Ruling party has attracted newer classes of voters, top social scientist tells Gulf News
Votes for assembly elections in five Indian states — Uttar Pradesh, Goa, Manipur, Punjab, and Uttarakhand — are being counted on March 10. These results will have a massive impact on the country’s polity.
Gulf News caught up with Dr Nalin Mehta, noted social scientist, journalist, and author to get a lowdown on these crucial results.
Mehta’s new book The New BJP: Modi and the Making of the World's Largest Political Party is considered a classic in non-fiction. It covers the evolution and rise of Bharatiya Janata Party (BJP) with the help of enormous data never unearthed before and extensive field work. It is a must-read book for anyone interested in understanding how Narendra Modi’s party became the world’s largest political party.

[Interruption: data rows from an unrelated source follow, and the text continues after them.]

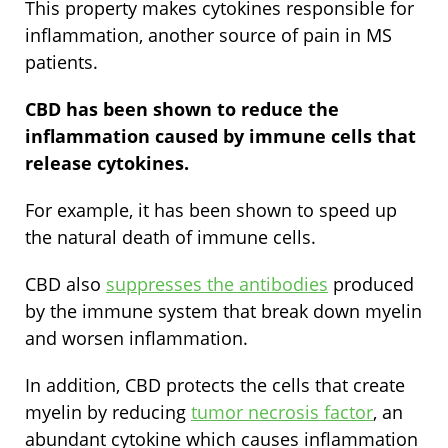
This property makes cytokines responsible for
inflammation, another source of pain in MS
patients.
CBD has been shown to reduce the
inflammation caused by immune cells that
release cytokines.
For example, it has been shown to speed up
the natural death of immune cells.
CBD also
suppresses the antibodies
produced
by the immune system that break down myelin
and worsen inflammation.
In addition, CBD protects the cells that create
myelin by reducing
tumor necrosis factor
, an
abundant cytokine which causes inflammation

The BJP’s electoral advances in Uttar Pradesh in the 2014, 2017 and 2019 elections were built on its successful forging of a wider social coalition which brought in large numbers of Other Backward Classes (mostly non-Yadav OBCs) and, to a lesser extent, non-Jatav Dalits.
Its success in 2022 hinges on how many of these new voters the party retains. Polarisation has historically helped the BJP in elections, especially in minority-dominant areas because of counter-mobilisation. While Hindutva mobilisation is crucial to the BJP’s imagery, social engineering played a major role in its growth.
BJP’s rise as India’s predominant political party since 2014 is powered by its huge advances in the Hindi heartland generally and, more specifically, by its dominance in Uttar Pradesh. This UP election is hugely significant as it follows two years of economic hardship with the pandemic, lockdowns and the farmers agitation.
If Yogi Adityanath’s government wins a second term, he will be the first chief minister of the state since independence to be returned to power for back-to-back terms. This will make him the party’s most influential chief minister with significant implications for national politics.
Prime Minister Narendra Modi, of course, remains India’s most popular national leader by a margin. This verdict will also be seen as an important political signal nationally. If the BJP loses, it will galvanise the opposition nationally as we head to the 2024 national election.
The BJP’s political identity has been steeped in Hinduness — right from the birth of its predecessor, the Jan Sangh, in the 1950s. From Atal Bihari Vajpayee’s call for ‘positive secularism’ in the 1980s to LK Advani’s jibe at what he called the Congress’s ‘pseudo-secularism’ to the Ram Temple movement, the BJP has been consistent on this issue.
But the political advances of the new BJP since 2014 have been built on the fact that it has attracted newer classes of voters — cutting across divides of caste, class and gender — over and above the core constituency of Hindutva. As a UP government official told me, Hindutva gives the BJP’ wheel speed, but the wheel that drove its expansion is welfare.
The party’s ideology on core issues has remained constant since the 1950s. What has changed is that it is now electorally acceptable to much larger numbers of Indians.
Personalities matter. There is no question that Narendra Modi spearheaded the BJP’s transformation into the primary pole of Indian politics as well as the world’s largest political party.
The new BJP refashioned by Narendra Modi, and Amit Shah, is very different from the pre-2014 BJP. The old BJP was largely an urban, upper-caste ‘brahmin-bania’ party.
The new BJP retained urban support but also became the predominant rural party in north India, with a much wider social base. The entry of large number of OBCs and non-Jatav Dalits into the party’s social composition and, crucially, the making of a new women’s vote powered the BJP’s growth.
I am a political junkie but 80-90 per cent of what’s in the book I did not know before I started working on it. For example, the usage of new Artificial Intelligence and machine learning technique with the Narad Index, which we constructed by digitising over 11,500 BJP-linked documents between 2006-19, allowed us to see patterns of party communications that would otherwise have been missed.
It showed how the BJP differentiated its messaging to different audience over time to communicate beyond the core Hindutva vote. In 2019, for instance, BJP external messaging focused more on farmers and development than its core ideological issues.
National elections are different from state contests but the symbolism of any possible reverse in UP will be huge. If that happens then party may have to do some course-corrections as it gears up for 2024.